Segment Start: Page text
Selective efficacy and safety of first-line and non-front-line antineoplastic agent combinations determined with individualized assays on colorectal cancer primary cultures

Purpose: To evaluate the efficacy of first-line and not-conventional antineoplastic drug combinations in colorectal adenocarcinoma primary cultures (CRAC-PCs). Methods: The efficacy and safety of 21 drug combinations (DCs) were evaluated using a simplified adenosine triphosphate-based chemotherapy response assay (sATP-CRA). The efficacy of each DC was reported as the percentage of cell death (PCD) produced on each of 12 CRAC-PCs, and the safety of each DC was evaluated as a safety window (SW). The SW was calculated as the quotient of PCD-CRAC-PC/PCD-hMSC-TA (human mesenchymal stem cells derived from adipose tissue). Nine DCs contained 5-fluorouracil and oxaliplatin, and 1-3 non-front-line drugs (NFLDs [carboplatin, doxorubicin, cisplatin, aspirin, or 3,3'-diindolylmethane]). The other 11 DCs only contained 2-4 NFLDs. Results: The efficacy and safety each DC were highly variable and depended on each CRAC-PC and DC. The usefulness of DCs was considered as a combination of PCD >20 and an SW >0.6: 13 /21 DCs (62%) met the requirements of efficacy and safety on 7/12 CRAC-PCs (58.3%). Conclusions: The resistance to 5-fluorouracil/oxaliplatin of CRAC-PCs and the usefulness of seven new DCs strongly suggest the convenience of performing ex vivo individualized assays to evaluate DCs and implement new and more useful treatments, instead of submitting patients to standardized chemotherapies in a blinded manner. Approaches such as this and properly evaluated in clinical assays could increase the life expectancy of patients with cancer and improve their quality of life.
Segment End: Page text
Segment Start: Information
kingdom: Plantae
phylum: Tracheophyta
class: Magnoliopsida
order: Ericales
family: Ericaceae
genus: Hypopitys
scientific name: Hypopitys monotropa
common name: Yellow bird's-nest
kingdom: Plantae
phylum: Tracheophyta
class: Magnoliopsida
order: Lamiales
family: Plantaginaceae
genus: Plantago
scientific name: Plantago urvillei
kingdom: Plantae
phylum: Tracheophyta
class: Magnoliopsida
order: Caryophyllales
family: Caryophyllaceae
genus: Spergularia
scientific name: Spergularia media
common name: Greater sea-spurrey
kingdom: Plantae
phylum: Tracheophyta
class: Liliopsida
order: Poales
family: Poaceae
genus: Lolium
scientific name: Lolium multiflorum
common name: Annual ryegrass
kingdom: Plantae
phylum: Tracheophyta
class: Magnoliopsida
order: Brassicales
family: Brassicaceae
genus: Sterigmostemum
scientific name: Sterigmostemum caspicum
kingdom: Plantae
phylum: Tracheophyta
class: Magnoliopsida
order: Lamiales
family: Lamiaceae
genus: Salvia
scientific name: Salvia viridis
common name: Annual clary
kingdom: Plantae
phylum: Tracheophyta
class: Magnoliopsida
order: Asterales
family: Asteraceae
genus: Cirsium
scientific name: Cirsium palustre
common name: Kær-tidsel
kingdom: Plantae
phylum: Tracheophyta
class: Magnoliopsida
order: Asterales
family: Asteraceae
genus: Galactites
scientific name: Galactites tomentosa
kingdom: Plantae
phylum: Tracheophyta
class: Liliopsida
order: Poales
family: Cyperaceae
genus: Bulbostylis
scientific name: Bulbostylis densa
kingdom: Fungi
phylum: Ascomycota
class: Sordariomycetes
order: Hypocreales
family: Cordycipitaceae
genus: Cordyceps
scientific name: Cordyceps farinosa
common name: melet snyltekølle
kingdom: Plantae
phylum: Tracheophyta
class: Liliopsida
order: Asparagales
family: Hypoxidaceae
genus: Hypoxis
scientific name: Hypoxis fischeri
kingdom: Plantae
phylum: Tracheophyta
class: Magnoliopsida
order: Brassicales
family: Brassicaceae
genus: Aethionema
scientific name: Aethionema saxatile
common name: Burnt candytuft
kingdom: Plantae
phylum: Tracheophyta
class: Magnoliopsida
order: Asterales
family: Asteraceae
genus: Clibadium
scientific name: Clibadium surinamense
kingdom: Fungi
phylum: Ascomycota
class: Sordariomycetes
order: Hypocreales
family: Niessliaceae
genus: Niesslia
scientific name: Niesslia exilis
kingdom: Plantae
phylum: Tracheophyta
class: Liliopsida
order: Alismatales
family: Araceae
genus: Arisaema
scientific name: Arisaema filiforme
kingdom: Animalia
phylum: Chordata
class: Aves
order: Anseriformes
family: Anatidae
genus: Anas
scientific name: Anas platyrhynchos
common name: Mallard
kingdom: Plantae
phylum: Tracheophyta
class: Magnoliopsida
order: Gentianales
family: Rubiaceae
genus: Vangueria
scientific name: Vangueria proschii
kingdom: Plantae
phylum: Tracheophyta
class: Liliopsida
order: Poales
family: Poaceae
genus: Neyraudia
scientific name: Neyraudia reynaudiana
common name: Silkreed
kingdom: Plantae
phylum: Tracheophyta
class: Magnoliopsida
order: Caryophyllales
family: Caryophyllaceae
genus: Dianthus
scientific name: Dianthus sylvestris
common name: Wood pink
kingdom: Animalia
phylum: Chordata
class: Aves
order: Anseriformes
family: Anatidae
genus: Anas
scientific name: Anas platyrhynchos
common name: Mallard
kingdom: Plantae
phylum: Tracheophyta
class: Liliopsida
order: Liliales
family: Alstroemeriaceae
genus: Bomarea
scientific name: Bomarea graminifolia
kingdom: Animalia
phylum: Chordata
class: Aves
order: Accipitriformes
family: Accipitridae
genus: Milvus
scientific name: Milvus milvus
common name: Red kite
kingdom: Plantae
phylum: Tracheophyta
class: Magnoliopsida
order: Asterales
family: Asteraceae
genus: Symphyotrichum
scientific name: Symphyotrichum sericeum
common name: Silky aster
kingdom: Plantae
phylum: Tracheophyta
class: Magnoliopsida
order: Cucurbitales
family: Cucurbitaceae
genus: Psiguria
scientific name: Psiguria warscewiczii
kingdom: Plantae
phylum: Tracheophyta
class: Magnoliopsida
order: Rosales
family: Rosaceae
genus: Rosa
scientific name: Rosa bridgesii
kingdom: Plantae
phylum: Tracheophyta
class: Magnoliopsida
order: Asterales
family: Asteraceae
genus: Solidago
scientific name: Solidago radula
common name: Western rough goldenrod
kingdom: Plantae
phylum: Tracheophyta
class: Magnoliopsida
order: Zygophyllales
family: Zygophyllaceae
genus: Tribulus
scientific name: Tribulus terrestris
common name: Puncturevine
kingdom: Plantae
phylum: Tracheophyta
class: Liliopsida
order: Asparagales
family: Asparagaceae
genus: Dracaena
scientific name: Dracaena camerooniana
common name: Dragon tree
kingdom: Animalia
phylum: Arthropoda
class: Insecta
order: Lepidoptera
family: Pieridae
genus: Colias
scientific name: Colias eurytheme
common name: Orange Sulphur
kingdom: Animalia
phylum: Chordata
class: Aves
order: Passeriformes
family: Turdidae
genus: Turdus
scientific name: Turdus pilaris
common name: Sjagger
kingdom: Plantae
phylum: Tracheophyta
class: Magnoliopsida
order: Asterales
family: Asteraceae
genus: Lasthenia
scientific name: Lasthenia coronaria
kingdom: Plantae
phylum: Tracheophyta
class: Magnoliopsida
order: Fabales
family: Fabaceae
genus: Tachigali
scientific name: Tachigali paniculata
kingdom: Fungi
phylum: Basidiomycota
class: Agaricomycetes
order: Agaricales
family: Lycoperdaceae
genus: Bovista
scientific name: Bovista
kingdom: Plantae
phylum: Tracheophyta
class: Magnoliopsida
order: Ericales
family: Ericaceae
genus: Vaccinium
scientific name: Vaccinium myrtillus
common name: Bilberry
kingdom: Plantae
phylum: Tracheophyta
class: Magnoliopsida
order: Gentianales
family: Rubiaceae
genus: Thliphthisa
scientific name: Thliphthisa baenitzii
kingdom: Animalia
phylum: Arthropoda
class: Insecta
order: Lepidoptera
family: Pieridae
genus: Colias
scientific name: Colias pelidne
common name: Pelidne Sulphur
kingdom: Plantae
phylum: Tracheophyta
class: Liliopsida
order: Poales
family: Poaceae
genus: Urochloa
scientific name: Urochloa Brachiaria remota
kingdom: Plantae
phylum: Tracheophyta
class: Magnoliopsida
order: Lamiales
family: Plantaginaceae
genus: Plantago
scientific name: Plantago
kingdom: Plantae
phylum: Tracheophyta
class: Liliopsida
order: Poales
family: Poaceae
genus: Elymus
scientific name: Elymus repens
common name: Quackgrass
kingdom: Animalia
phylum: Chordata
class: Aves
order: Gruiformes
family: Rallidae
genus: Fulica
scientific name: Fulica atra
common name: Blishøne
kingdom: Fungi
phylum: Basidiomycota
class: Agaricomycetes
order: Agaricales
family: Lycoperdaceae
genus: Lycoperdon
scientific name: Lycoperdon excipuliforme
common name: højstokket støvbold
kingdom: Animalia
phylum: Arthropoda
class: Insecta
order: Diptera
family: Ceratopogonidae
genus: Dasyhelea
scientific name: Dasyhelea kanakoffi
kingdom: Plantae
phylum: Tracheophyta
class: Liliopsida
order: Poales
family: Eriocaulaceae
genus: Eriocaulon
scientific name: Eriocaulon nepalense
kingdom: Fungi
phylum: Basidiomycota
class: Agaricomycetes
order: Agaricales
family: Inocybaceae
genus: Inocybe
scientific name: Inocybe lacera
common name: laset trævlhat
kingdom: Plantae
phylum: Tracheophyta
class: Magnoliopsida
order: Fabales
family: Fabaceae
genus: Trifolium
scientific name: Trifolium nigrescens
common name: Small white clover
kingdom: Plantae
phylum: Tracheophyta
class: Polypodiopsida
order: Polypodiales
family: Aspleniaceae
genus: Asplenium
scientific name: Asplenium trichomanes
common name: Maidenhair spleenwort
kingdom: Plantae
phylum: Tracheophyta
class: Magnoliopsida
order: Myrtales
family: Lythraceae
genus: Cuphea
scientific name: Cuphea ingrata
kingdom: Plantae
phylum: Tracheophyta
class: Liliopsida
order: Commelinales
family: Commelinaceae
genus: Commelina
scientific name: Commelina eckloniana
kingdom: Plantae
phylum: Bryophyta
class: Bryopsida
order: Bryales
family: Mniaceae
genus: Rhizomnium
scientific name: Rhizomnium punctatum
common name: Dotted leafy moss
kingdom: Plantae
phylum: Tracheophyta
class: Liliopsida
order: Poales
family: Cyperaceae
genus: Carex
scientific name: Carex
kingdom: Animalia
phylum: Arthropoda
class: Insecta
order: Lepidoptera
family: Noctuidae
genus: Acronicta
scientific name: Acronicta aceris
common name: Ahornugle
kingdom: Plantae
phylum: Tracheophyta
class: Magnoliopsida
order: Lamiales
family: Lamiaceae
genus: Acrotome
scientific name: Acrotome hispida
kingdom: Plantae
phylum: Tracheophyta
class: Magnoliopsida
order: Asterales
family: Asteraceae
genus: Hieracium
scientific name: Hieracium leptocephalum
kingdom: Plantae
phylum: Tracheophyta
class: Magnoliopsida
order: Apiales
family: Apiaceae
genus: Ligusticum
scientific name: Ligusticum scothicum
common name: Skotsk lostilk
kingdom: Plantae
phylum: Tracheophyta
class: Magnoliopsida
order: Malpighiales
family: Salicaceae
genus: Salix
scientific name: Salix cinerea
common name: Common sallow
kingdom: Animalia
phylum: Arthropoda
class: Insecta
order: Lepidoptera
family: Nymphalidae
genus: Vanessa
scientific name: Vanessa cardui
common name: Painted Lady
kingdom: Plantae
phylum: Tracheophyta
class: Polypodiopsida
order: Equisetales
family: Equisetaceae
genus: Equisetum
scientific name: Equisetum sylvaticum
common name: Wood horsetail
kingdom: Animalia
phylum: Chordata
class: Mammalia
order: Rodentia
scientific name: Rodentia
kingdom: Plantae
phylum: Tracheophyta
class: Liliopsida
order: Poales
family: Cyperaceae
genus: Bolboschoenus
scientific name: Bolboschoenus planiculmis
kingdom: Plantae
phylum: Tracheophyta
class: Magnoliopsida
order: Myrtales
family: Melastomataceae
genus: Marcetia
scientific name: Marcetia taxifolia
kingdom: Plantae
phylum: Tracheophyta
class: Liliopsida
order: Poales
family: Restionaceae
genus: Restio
Segment End: Information
= Work task =
In the colorectal cancer study summary, what cutoffs for percentage of cell death and safety window made a drug combination count as useful? You won't need the records for this.

= Task result =
A percentage of cell death above 20 and a safety window above 0.6.